# Insurgent ground assaults on KAF and BAF



## McG (20 May 2010)

> *Suicide blasts hit NATO military base*
> The Edmonton Sun
> 20 May 2010
> 
> ...


----------



## Jammer (20 May 2010)

A stroke of genius is what it was.
To even get close was ballsy enough, let alone have the wherewithall to carry on the fight for several hours. I suspect there was penetration of the perimeter by reading between the lines.
They are still a dangerous enemy. This was a huge blow to NATO and the GoA.
It's going to be a hot summer I think.


----------



## GAP (20 May 2010)

You don't have to succeed in capturing a high value target such as a large base, you just have to take advantage of normal human nature of complacency to let them know they are vulnerable. Then they have to expend that much more resources to ensure you are not successful in the future.


----------



## The Bread Guy (20 May 2010)

GAP said:
			
		

> You don't have to succeed in capturing a high value target such as a large base, you just have to take advantage of normal human nature of complacency to let them know they are vulnerable. Then they have to expend that much more resources to ensure you are not successful in the future.


Not to mention all the media/propaganda mileage, even the bad guys lose loads o' folks in the attack.


----------



## Thompson_JM (20 May 2010)

I wasn't surprised to hear it was Bagram.....

Any Idiot with internet over there can look at the base clear as day on Google Maps....

Seriously... they Black out Half of Kandahar Province, but The Air Base practically has Google F-ing Street view on it.... 

Some Idiot needs to get their head slapped on that OPSEC breech....


----------



## Tow Tripod (20 May 2010)

The insurgents heard that the shopping complex at Bagram was also on the chopping block so they thought they would crash the red light special!!!

Tow Tripod


----------



## 392 (20 May 2010)

Probing attack in preparation for something larger?


----------



## daftandbarmy (21 May 2010)

The Tet offensive of 1968 was a tactical disaster for North Vietnam, but a strategic success for their 'long war' strategy

http://en.wikipedia.org/wiki/Tet_Offensive


----------



## Infanteer (21 May 2010)

Bringing on fighting season with a bang!


----------



## 1feral1 (21 May 2010)

What were they thinking, hummmm...

Well this enemy really does not care what happens to themselves, more of how much damage can we inflict on the foreign troops at any cost to themselves.

They have proven time and time again that they will sacrifice their lives for their cause, and we must always remember that.  Who they kill colaterally to achieve this is insignifigant to them. That we've also seen time and time again also. Its just like a broken record, a twisted cycle of hatred and determination all mixed together going around and around.

▶ _Source data_:

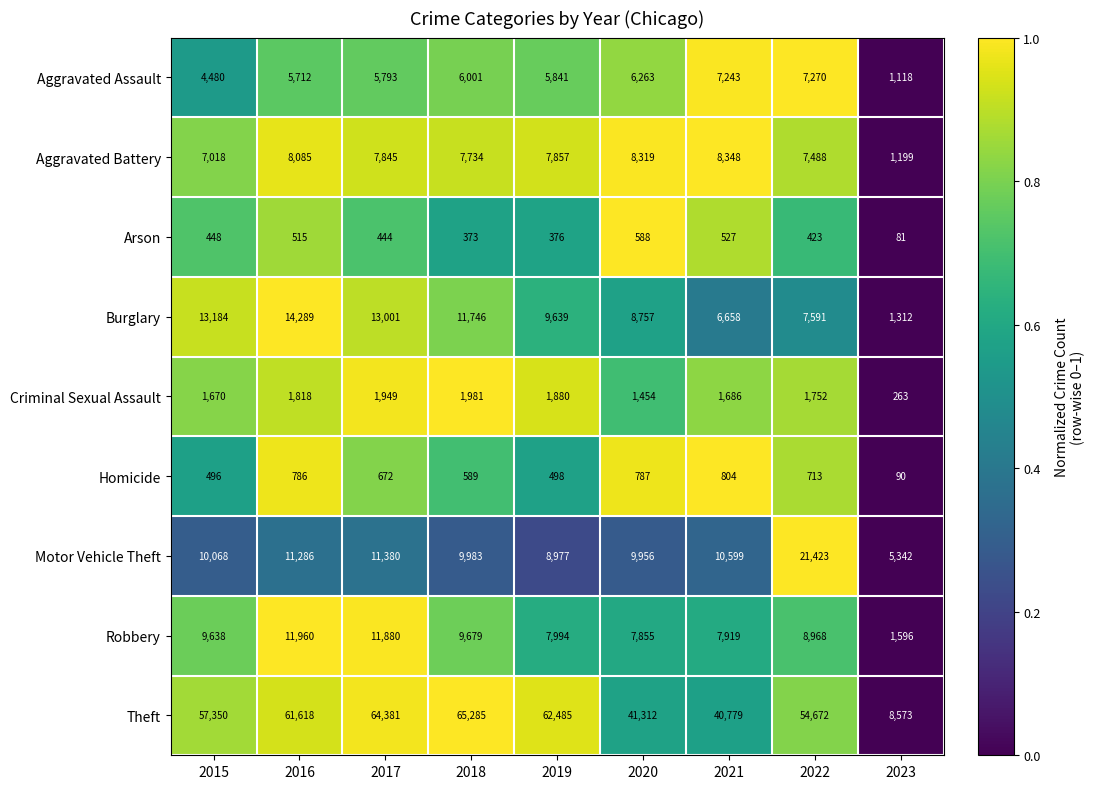

How many distinct data groups are displayed?

9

▶ _Job_:
Retype the forum thread on the base attacks word for word, beginning at "Seriously... they Black" and stopping after "red light special!!!". The material has no role here.

▶ _Written solution_:
Seriously... they Black out Half of Kandahar Province, but The Air Base practically has Google F-ing Street view on it.... 

Some Idiot needs to get their head slapped on that OPSEC breech....


----------



## Tow Tripod (20 May 2010)

The insurgents heard that the shopping complex at Bagram was also on the chopping block so they thought they would crash the red light special!!!